The Tennessean’s report has considerably more detail, including the commissioner defending the rules:

“Our focus is on protecting Tennesseans and taking reasonable and responsible steps to provide consumer safeguards,” said Julie McPeak, commissioner of the Tennessee Department of Commerce and Insurance. “The emergency rules filed on September 20, 2013, require those individuals who will be accessing Tennesseans most sensitive personal financial and medical information to have been subject to a criminal background check as mandated by Tennessee Public Chapter 377. These rules are those reasonable and responsible steps.”

She said Gary Cohen, a top official with the U.S. Department of Health and Human Services, testified to a congressional committee the day before Tennessee released the rules that the federal government did not require background checks and that states could impose the requirement.

The Tennessee legislature earlier this year authorized the state agency to establish the rules.
“Public Chapter 377 was passed by a nearly unanimous bi-partisan vote of 28-1 in the Senate and 87-0 in the House of Representatives and it is our responsibility to faithfully implement the law,” McPeak said.

And here’s the list of plaintiffs in the lawsuit:

• League of Women Voters of Tennessee, which has volunteer counselors who want to assist in signing people up for health coverage.

• Allison Cavopol, a manager seeking advice on coverage options for employees from someone other than an insurance salesperson.

• Carol Coppinger, the mother of a disabled adult child, who needs assistance getting insurance for him because she does not have access to the Internet.

• Samuel Shirley, who is Coppinger’s son.

• The Rev. Jerry Crisp, the pastor of a rural church in Whiteville, where congregation members planned to help people sign up.
• Dr.
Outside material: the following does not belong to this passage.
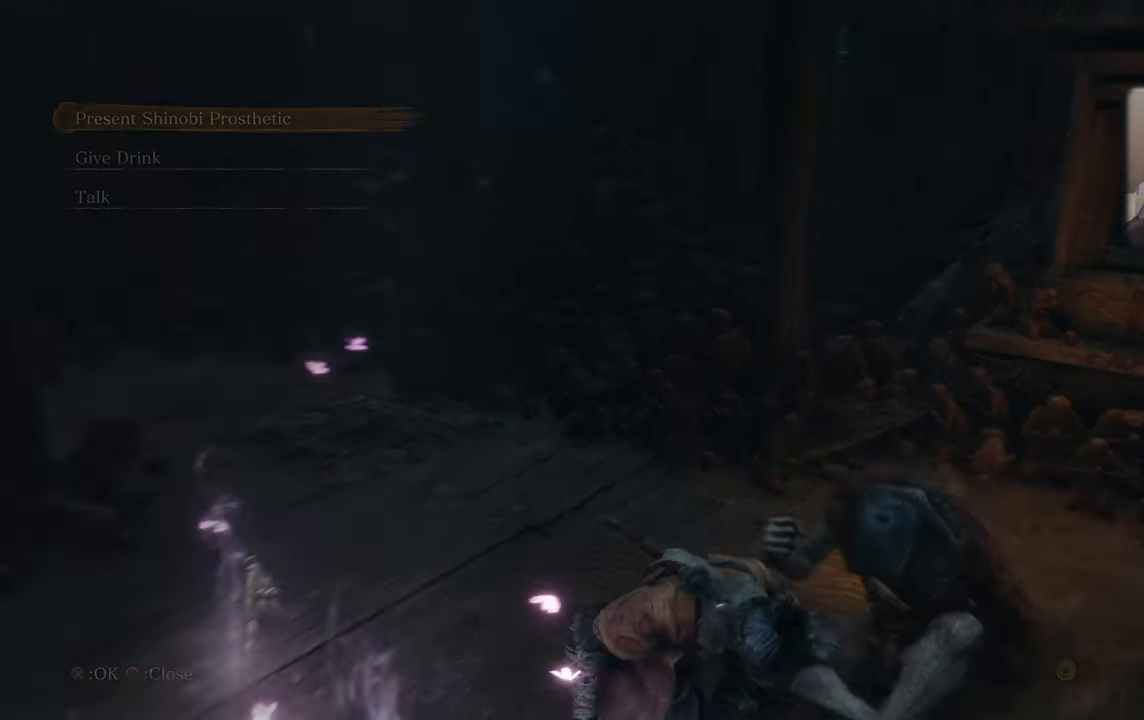
{"buttons": [], "left_stick": "center", "right_stick": "center", "events": [[400, "right_stick", "center"]]}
Tom John, a physician who is concerned the rules prevent him from giving his patients advice.

• Terrell McDaniel, a Ph.D. psychologist, who was considering becoming a health law counselor.

• Brian Paddock, a lawyer whose practice includes advising clients about taxes and health subsidy programs.

• Randall Rice and Meryl Rice, retirees and community volunteers who sought to become federally certified counselors but could not receive the training because of concerns over the state emergency rules.

• The Rev. James Thomas, pastor of Jefferson Street Missionary Baptist Church, whose members have been planning to assist people in signing up for coverage and which plans to host a citywide kickoff toward that effort on Tuesday.